La semaine dernière, d’abord dans mon blogue puis au cours d’un débat à la télé, j’ai osé critiquer le fait que Les Justiciers masqués aient "pogné" Karla Homolka à leur émission de radio.
J’ai dit que je ne trouvais rien de drôle à ce qu’on fasse des tours de téléphone avec des meurtriers en série. Ça participe juste à les rendre sympathiques, humains, comme s’ils faisaient partie de la grande confrérie des personnalités québécoises.
Un jour, on "pogne" un chef syndicaliste. Le lendemain, on "pogne" une fille qui a participé au viol et à l’assassinat de sa propre sœur. Tout le monde sur le même pied d’égalité.
Karla Homolka, Paul Martin et le pape, même combat.
L’important est de "pogner" une personne connue. Fût-elle politicienne ou meurtrière.
Oulala, je ne vous dis pas la merde que j’ai reçue! Comme si j’avais traité Céline Dion de batteuse d’enfants…
"Vous n’avez pas le sens de l’humour, vous vous énervez pour rien…"
C’est cela, oui, je m’énerve pour rien. Deux comiques font des tours de téléphone avec Karla Homolka, et je devrais pisser dans mes culottes et leur lever mon chapeau.
Désolé, mais… non.
Non seulement je ne trouve pas ça drôle, mais je trouve ça de très, très mauvais goût.
Au Québec, on ne peut plus s’offusquer de rien. Le moindre doute, le moindre bémol, et paf! on vous traite de puritain.
Plus moyen de défendre un point de vue moral sans passer pour un moralisateur et un donneur de leçons. On a tellement peur des prêtres qu’on ressort le spectre de la Grande Noirceur dès que quelqu’un, quelque part, ose prononcer le mot "valeurs".
Sous prétexte d’être cool, ouvert et décoincé, il faudrait accepter n’importe quoi.
Des jeunes filles de huit ans portent des t-shirts bedaine? Bah, toutes les jeunes veulent s’habiller comme les grandes, c’est connu!
Une compagnie de vêtements utilise une imagerie inspirée de la porno infantile pour vendre des camisoles? Bah, le sexe n’a jamais fait de mal à personne, voyons!
Des humoristes font un tour de téléphone avec Karla Homolka? Mais c’est inoffensif, c’est drôle, ça ne fait mal à personne!
On diffuse des niaiseries à la télé publique? Allez, il ne faut pas être élitiste, la télé, ça appartient à tout le monde!
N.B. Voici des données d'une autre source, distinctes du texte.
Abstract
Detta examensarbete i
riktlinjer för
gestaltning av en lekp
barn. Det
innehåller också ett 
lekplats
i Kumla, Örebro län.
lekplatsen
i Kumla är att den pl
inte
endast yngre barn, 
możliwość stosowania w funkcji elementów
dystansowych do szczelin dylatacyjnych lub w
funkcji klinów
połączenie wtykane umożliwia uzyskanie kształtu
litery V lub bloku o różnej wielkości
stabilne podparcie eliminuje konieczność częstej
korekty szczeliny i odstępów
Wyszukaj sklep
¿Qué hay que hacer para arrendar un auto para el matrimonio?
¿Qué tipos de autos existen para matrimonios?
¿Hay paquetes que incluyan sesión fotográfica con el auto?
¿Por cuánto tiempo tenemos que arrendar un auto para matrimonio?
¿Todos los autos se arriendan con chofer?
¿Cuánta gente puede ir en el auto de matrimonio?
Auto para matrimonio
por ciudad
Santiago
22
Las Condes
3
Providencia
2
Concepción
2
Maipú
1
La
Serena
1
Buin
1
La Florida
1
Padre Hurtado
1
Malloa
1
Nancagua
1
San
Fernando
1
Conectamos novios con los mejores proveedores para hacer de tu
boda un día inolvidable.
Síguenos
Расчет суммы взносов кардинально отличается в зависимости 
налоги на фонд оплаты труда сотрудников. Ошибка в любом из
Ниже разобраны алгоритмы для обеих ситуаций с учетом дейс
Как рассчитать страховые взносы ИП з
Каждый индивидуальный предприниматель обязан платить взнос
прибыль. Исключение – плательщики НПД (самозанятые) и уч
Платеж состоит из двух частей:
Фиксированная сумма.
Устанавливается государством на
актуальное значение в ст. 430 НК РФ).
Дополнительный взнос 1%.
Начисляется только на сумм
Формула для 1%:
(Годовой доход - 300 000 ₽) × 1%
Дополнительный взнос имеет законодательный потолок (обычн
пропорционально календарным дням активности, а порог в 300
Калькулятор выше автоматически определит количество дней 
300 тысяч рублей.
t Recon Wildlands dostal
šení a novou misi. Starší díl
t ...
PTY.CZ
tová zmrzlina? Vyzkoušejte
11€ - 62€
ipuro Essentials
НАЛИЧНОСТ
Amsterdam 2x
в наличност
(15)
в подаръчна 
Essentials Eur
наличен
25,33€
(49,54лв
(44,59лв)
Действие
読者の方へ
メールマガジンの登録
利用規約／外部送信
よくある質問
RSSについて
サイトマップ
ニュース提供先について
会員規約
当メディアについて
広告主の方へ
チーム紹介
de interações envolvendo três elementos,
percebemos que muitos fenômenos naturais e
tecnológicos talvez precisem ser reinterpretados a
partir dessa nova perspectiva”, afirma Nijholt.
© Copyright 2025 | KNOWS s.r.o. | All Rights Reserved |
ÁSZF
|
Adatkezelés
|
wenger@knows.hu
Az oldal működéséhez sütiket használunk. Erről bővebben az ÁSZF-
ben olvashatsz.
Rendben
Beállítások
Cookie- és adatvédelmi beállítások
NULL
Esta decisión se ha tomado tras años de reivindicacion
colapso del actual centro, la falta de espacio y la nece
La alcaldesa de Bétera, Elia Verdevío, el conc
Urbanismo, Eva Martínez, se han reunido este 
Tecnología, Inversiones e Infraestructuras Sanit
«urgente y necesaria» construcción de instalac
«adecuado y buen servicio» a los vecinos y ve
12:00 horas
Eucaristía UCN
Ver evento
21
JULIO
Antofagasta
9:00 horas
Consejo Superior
Les Témoins de Jéhovah refusent les transfusions sanguines? Mais on peut croire à ce qu’on veut, c’est un droit fondamental!
Bref, tout est génial, tout est parfait. Tout est super.
Ceux qui osent poser des questions sont des casseux de partys et des suceux de balustres qui rêvent de revenir aux années 50.
Comme c’est souvent le cas au Québec, on est passé d’un extrême à un autre. Du parent super-autoritaire qui sortait sa ceinture à la moindre peccadille au parent ultra-cool qui hausse les épaules chaque fois que son fils met le feu à sa chambre.
Avant, on s’énervait pour rien, alors qu’aujourd’hui, il n’y a plus rien qui nous énerve.
Le plus drôle là-dedans, c’est que les deux extrêmes se rejoignent.
Comme on dit: trop, c’est comme pas assez. Rire de rien et rire de tout, c’est la même chose. Ça participe au même nivellement, c’est deux façons d’éteindre toute discussion, d’imposer le silence, de neutraliser la dissension.
De faire peur.
"Je ne dirai pas que je n’aime pas ce gag car je vais passer pour un facho rétrograde qui se prend au sérieux et qui n’a aucun sens de l’humour."
Or, entre le "Je n’accepte rien" des années 50 et le "J’accepte tout" des années 2000, il devrait y avoir de la place pour une alternative, non?
Je commence à en avoir ras le cul des chiffres. "Deux millions de personnes ont ri en écoutant ce gag, c’est donc qu’il est drôle." Eh bien, non. Ce n’est pas parce que des millions d’Allemands ont voté pour Hitler dans les années 30 qu’il était un bon politicien. La masse, parfois, peut se tromper. Ça s’est déjà vu.
Il y a une différence entre porter un jugement moral et faire la morale. Tout comme il y a une différence entre respecter le peuple et être populiste.
Malheureusement, cette différence, on ne la voit plus.